--- PROVIDED RECORDS ---
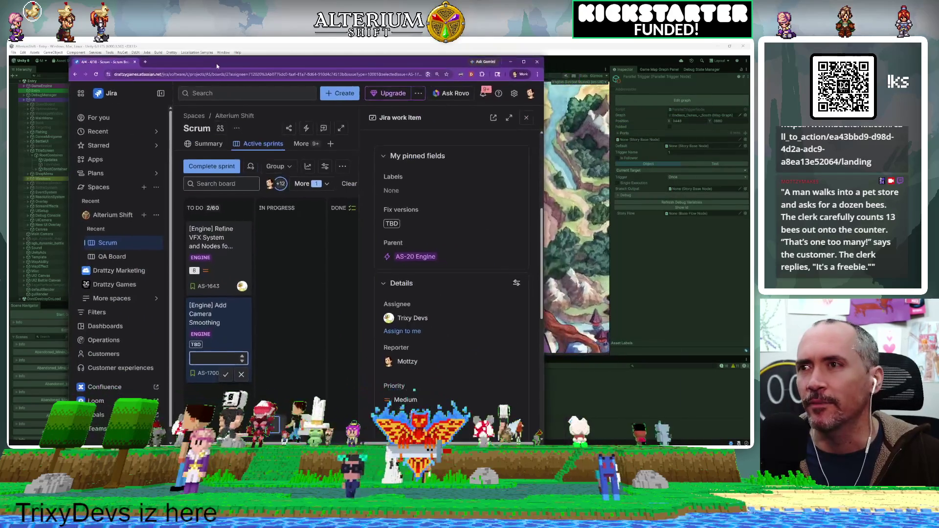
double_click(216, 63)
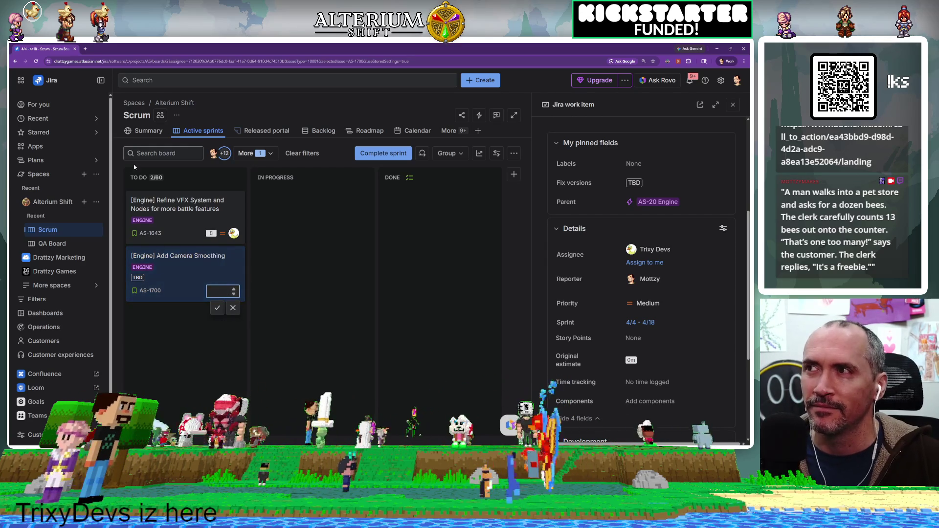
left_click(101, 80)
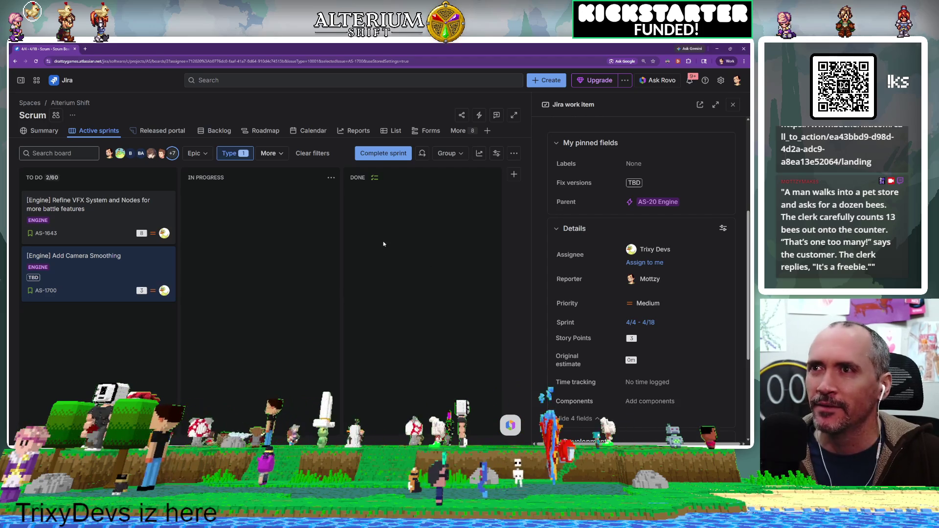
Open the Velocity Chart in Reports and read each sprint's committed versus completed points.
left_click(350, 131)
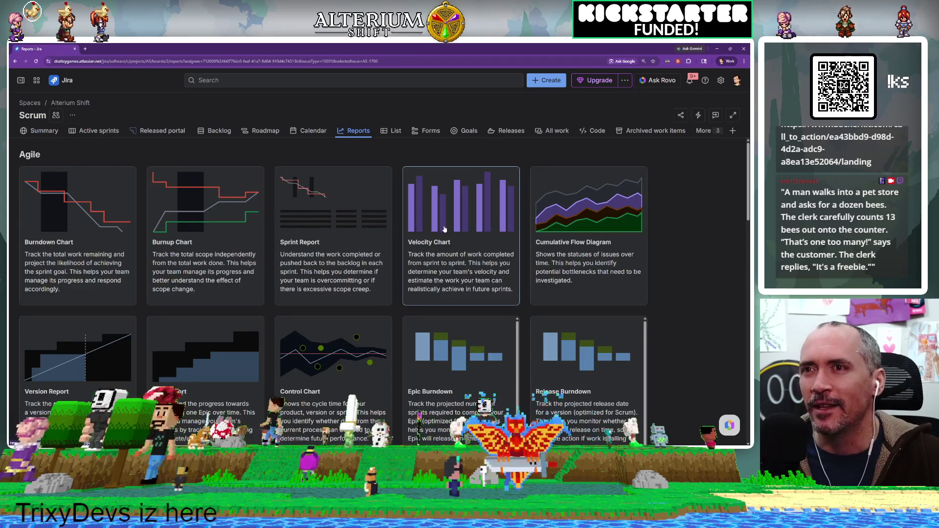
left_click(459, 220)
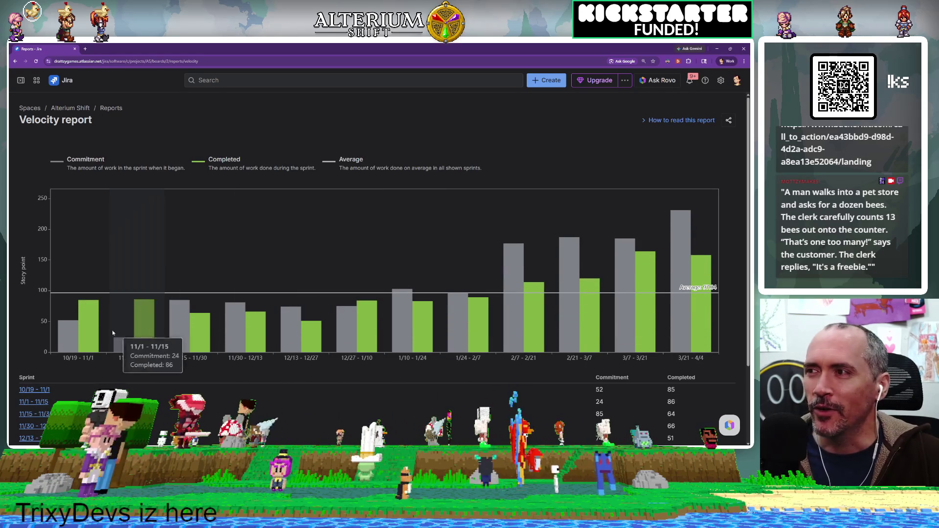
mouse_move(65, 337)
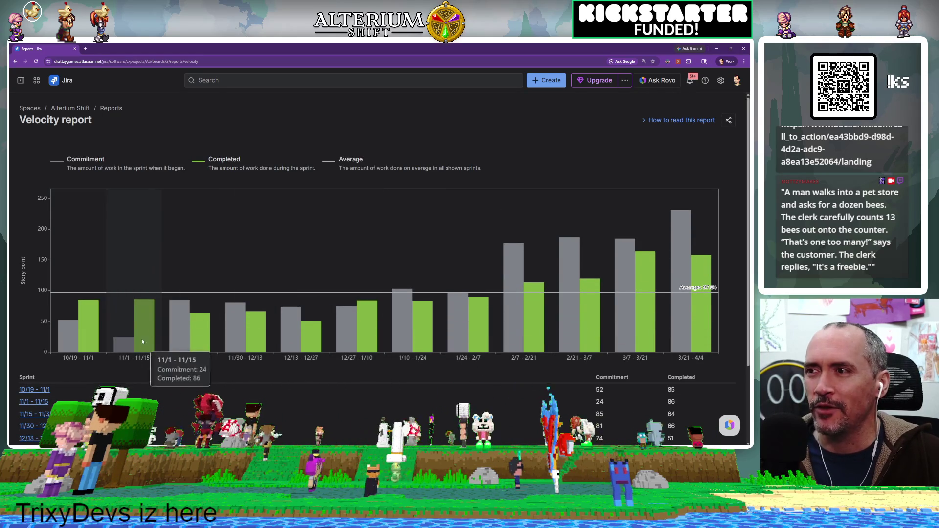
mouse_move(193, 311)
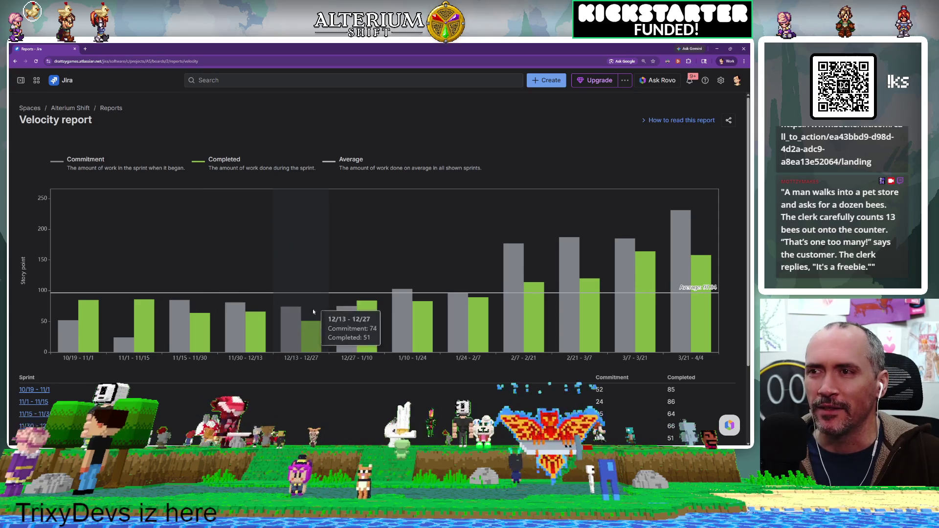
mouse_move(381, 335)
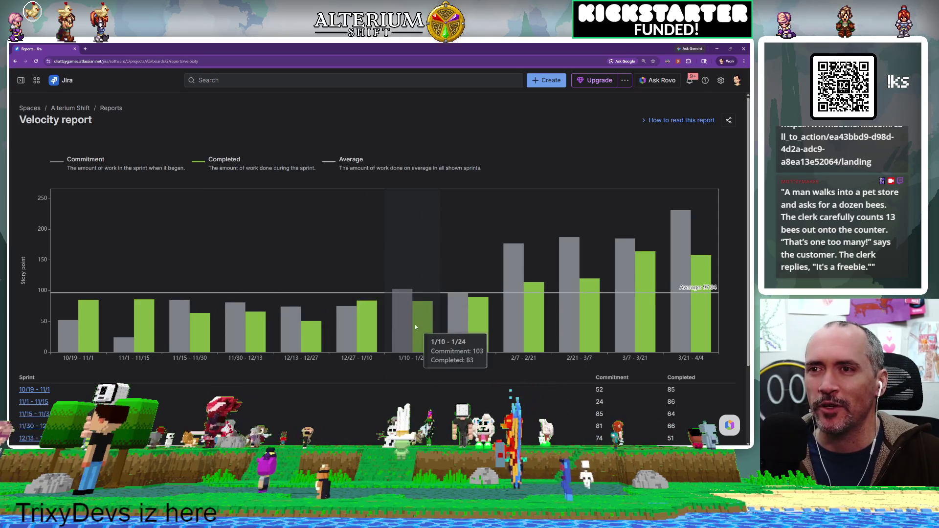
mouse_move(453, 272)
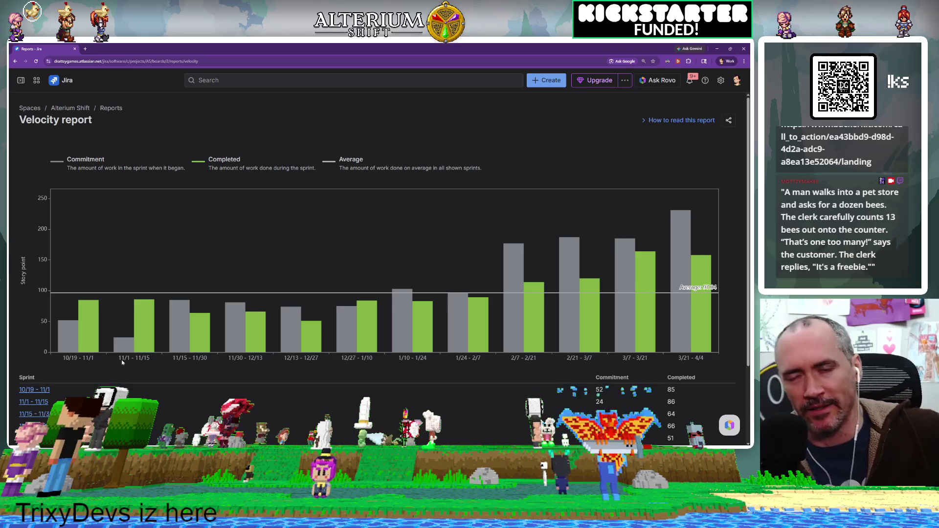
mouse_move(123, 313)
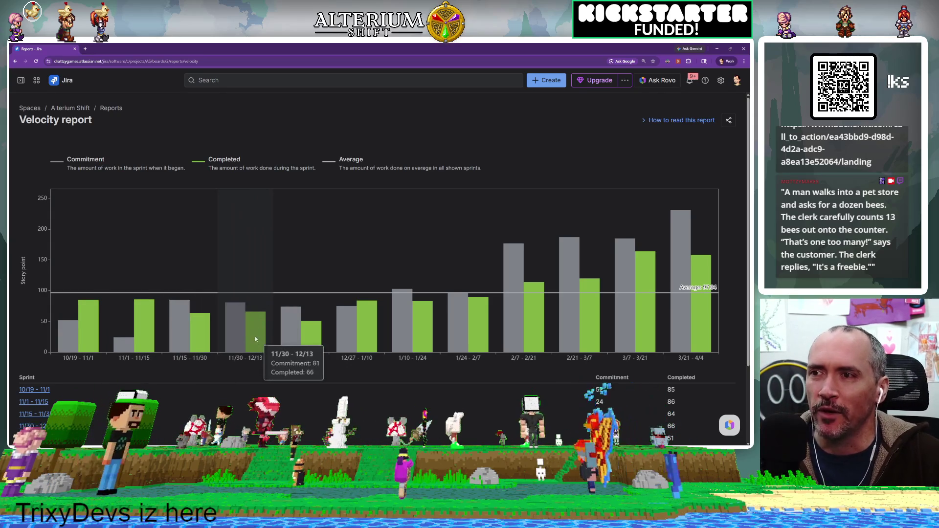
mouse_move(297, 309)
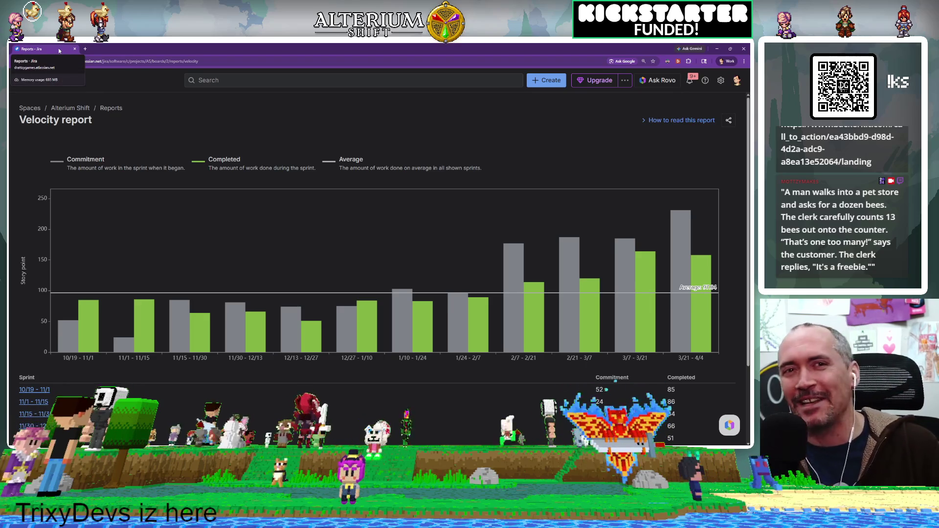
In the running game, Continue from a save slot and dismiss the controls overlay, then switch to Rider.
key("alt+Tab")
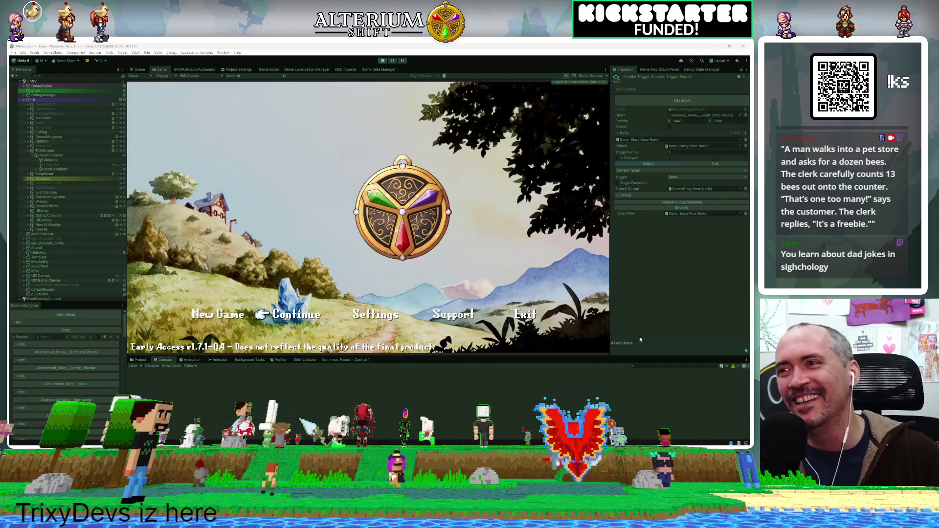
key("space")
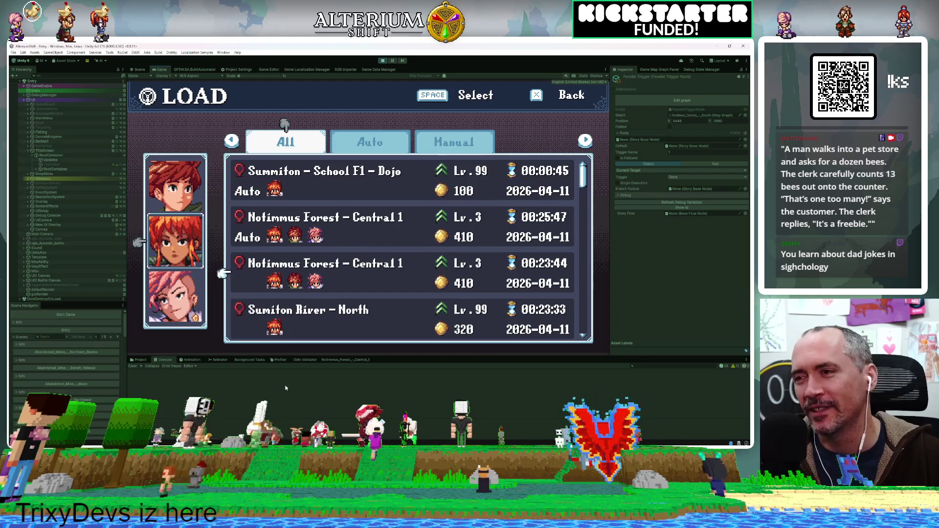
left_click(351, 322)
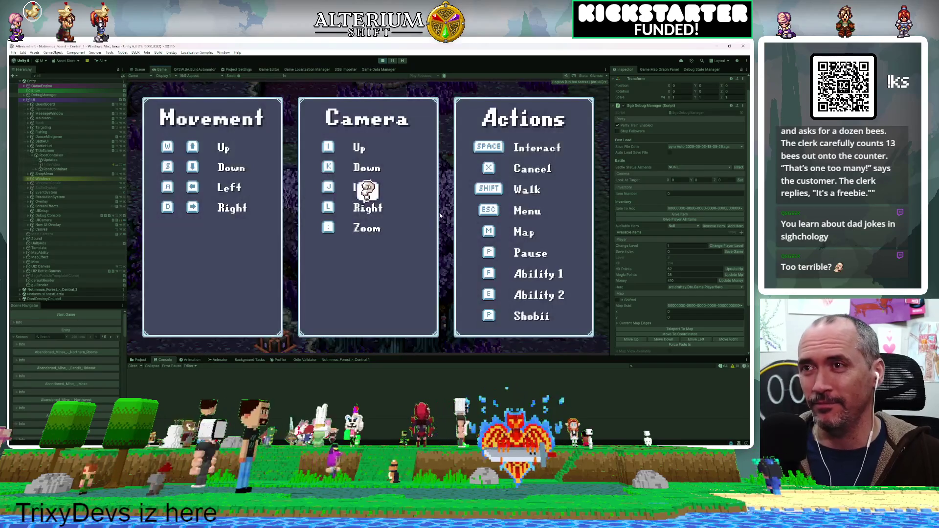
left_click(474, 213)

--- YOUR OBJECTIVE ---
Beginning with the line where "mouse_move(123, 313)" appears, transcribe the records above word for word through their last line, and include no pictures.

--- OUTPUT BELOW ---
mouse_move(123, 313)
mouse_move(297, 309)
In the running game, Continue from a save slot and dismiss the controls overlay, then switch to Rider.
key("alt+Tab")
key("space")
left_click(351, 322)
left_click(474, 213)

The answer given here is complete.